Peng’s group investigated the sorption capacity of corn stalk pith after its modification by laccase–TEMPO. This material may be a simple and cost-effective material for the treatment of water contaminated by oil spills [14].

Polyurethane (PUR) foam is a synthetic polymer [18]. PUR can provide protection and insulation of materials against temperature, moisture, abrasion, or impact. In 2016, PUR foams constituted 67% of global PUR consumption [19]. PUR foams are commonly formed by the reaction of diisocyanate or polyisocyanate with polyol. These foams may occur in several forms, e.g., flexible or rigid foams and in a spray. The global PUR market was characterized by moderate growth during 2015–2020 [20]. According to the Global Polyurethane Foam Market Report, published on January 2020 by BCC Publishing, the global PUR foam market may increase by USD 9.8 billion between 2019 and 2024 [21].

PUR foams for oil sorption are known in the literature [3,22,23]. These foams have also been modified by natural components, for example, acerola and bagasse malt residues [3], Australian palm residues (PR) [22], or chitosan (Ch) from northern prawn shrimp waste [23].

The results confirmed that higher PR contents decreased the environmental impact of foams based on physicochemical analysis and life-cycle assessment (LCA) of PUR foams. They recognized these materials as perfectly able to sorb spilled crude oil in marine accidents [22].

The PUR foam with 20 wt% bagasse residues showed worse efficiency than PUR foam with 20 wt% acerola residues in a PUR matrix based on castor oil [3]. The authors found that the PUR foam with acerola was also a better sorbent for organic solvents and oil than other sorbents, which are known in the literature.

__RECORDS SUPPLIED__.
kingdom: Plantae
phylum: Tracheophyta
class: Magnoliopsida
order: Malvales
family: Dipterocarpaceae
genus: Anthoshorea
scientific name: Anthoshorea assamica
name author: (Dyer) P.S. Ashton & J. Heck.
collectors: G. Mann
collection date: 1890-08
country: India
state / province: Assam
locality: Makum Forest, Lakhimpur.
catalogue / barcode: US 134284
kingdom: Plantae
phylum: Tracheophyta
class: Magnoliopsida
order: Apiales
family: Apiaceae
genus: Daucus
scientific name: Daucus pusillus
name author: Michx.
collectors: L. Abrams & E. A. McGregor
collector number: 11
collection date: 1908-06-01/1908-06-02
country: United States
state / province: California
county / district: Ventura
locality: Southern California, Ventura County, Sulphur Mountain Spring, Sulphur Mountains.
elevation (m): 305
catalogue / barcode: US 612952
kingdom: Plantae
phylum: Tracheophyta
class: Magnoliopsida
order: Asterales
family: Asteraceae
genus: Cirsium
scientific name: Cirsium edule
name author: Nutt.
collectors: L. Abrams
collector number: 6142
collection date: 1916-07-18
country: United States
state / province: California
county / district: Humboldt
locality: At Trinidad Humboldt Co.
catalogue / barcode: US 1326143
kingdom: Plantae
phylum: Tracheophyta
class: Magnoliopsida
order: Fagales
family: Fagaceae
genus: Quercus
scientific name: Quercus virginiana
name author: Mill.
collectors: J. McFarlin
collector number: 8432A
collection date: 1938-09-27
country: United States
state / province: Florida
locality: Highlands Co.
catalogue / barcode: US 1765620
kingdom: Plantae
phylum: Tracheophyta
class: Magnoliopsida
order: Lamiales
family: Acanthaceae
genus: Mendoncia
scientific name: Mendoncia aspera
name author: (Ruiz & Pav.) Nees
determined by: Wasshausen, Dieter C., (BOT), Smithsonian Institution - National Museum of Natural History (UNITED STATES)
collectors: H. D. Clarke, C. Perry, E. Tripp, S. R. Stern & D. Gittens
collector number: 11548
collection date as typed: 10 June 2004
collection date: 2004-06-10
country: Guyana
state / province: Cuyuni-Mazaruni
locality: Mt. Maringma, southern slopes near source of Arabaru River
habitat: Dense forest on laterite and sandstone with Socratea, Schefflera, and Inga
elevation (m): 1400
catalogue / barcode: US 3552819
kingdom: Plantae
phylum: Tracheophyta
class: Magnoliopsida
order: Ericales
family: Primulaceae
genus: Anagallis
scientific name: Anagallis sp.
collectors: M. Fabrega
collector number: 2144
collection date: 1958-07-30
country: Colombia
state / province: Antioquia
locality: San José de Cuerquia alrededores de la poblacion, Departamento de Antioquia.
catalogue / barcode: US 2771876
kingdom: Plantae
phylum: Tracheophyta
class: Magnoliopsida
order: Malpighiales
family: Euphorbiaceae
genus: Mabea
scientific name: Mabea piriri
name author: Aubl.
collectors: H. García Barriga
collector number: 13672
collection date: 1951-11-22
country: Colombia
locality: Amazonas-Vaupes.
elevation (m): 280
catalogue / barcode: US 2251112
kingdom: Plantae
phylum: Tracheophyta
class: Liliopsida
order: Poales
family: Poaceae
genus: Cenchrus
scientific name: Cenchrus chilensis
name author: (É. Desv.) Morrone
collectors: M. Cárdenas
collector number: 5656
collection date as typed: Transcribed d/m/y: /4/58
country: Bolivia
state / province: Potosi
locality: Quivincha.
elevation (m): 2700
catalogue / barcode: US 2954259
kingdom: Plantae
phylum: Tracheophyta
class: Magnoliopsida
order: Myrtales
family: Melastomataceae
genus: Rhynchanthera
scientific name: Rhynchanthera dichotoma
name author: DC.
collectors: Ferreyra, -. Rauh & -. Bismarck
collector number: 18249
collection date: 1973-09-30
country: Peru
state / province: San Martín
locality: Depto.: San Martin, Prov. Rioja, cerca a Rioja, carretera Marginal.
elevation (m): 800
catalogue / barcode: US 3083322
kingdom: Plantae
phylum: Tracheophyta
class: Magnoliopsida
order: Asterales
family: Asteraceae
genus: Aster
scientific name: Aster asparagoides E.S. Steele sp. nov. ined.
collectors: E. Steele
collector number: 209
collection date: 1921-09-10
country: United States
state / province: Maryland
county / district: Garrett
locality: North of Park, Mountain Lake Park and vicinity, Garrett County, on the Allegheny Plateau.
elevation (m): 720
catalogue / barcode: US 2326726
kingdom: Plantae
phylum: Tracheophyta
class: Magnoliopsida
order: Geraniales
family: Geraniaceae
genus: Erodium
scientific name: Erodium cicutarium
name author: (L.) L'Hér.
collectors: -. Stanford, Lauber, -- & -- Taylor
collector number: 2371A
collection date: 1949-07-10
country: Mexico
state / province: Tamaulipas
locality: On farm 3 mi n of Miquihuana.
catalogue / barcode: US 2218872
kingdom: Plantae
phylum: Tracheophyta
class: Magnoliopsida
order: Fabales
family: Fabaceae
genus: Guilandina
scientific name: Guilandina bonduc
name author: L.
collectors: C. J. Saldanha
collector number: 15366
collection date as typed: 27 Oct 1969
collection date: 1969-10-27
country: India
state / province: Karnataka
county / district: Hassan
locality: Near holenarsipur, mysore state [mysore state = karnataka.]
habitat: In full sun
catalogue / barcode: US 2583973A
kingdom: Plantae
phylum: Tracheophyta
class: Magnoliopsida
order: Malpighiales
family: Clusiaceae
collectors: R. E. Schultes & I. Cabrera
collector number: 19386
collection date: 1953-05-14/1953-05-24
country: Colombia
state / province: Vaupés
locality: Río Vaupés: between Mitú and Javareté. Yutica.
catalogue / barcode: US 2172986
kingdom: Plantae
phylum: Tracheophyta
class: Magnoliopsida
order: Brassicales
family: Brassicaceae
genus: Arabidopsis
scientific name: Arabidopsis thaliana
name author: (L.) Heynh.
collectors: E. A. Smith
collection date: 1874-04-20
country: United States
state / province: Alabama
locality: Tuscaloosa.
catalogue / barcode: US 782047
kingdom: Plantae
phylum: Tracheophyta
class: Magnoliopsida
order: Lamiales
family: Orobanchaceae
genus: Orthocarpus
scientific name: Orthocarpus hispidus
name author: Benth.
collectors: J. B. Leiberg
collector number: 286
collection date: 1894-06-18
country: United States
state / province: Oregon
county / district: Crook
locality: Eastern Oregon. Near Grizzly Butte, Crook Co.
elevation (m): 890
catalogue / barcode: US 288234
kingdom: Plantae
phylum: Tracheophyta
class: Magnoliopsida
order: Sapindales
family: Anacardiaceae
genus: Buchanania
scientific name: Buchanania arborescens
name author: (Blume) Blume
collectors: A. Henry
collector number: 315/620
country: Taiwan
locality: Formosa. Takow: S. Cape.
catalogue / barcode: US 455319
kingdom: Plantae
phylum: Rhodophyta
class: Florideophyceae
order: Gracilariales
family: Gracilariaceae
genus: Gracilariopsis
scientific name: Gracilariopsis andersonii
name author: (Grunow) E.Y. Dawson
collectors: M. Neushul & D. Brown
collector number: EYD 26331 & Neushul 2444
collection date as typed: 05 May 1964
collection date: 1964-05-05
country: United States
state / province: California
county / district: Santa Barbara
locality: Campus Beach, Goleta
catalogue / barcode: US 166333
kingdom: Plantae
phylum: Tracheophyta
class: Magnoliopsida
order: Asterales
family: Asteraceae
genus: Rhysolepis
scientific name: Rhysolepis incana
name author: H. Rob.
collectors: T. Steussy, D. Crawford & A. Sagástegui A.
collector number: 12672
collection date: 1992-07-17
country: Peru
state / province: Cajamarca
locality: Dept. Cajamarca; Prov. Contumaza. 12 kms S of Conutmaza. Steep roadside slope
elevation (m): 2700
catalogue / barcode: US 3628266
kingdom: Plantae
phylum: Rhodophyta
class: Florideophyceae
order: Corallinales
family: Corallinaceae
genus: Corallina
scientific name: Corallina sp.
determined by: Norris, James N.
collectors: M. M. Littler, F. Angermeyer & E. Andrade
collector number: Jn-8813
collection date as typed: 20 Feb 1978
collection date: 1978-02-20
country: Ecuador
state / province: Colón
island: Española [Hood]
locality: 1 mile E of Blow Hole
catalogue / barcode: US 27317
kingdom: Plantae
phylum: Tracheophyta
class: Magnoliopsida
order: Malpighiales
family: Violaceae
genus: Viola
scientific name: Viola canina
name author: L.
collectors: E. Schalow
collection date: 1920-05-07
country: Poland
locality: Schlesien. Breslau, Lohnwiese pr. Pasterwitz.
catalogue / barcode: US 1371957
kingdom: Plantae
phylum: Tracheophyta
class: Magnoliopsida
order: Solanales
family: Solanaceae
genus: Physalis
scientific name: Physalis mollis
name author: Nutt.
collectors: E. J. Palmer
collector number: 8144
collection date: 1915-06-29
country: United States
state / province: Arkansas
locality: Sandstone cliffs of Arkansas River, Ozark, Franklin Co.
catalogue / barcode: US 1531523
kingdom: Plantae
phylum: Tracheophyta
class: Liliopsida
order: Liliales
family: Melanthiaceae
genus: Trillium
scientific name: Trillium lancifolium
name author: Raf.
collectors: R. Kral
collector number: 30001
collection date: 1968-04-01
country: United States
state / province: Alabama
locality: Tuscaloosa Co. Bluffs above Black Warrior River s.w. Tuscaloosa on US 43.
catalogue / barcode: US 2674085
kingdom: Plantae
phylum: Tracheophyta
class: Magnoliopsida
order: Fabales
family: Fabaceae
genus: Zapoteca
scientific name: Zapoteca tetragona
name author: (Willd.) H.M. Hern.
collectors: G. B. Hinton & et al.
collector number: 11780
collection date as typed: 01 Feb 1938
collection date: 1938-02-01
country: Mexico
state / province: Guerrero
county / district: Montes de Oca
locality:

__SET TASK A__. In the polyurethane foam passage, what share of global PUR consumption did PUR foams account for in 2016?
__SET TASK B__. Repeat the stretch of the polyurethane foam passage from "The PUR foam with 20" through "in the literature.".
__SET TASK C__. Go on with the polyurethane foam passage, starting after its last sentence.
The records were taken from a separate source.

__RIGHT ANSWER A__. 67%

__RIGHT ANSWER B__.
The PUR foam with 20 wt% bagasse residues showed worse efficiency than PUR foam with 20 wt% acerola residues in a PUR matrix based on castor oil [3]. The authors found that the PUR foam with acerola was also a better sorbent for organic solvents and oil than other sorbents, which are known in the literature.

__RIGHT ANSWER C__.
The PUR foam synthesized by the two-step method with the addition of 1.5 wt% Ch also had a good oil sorption property [22]. The observations of strengths–weaknesses–opportunities–threats (SWOT) analysis showed the advantages of the tested material as an innovative product with potentially significant pro-ecological values. These observations are important in the sustainable consumption of resources and sustainable production in the materials sector of industry. The literature reports that chitosan-based materials will have promising properties [23,24].

In this study, the shrimp waste of northern prawn shells was used to obtain Ch. This application is an example of waste production in a circular economy idea. Ch was then used for the modification of PUR based on typical substrates. The synthesis of PUR+Ch foams was conducted via the one-step method, and the samples had various Ch concentrations. The chemical structure, morphology, hardness, thermal properties, viscoelastic properties, and sorption properties in relation to water and oil of PUR and PUR+Ch foams were determined. The objective of the study is to define the influence of the addition of different concentrations of Ch to PUR+Ch foams on their properties.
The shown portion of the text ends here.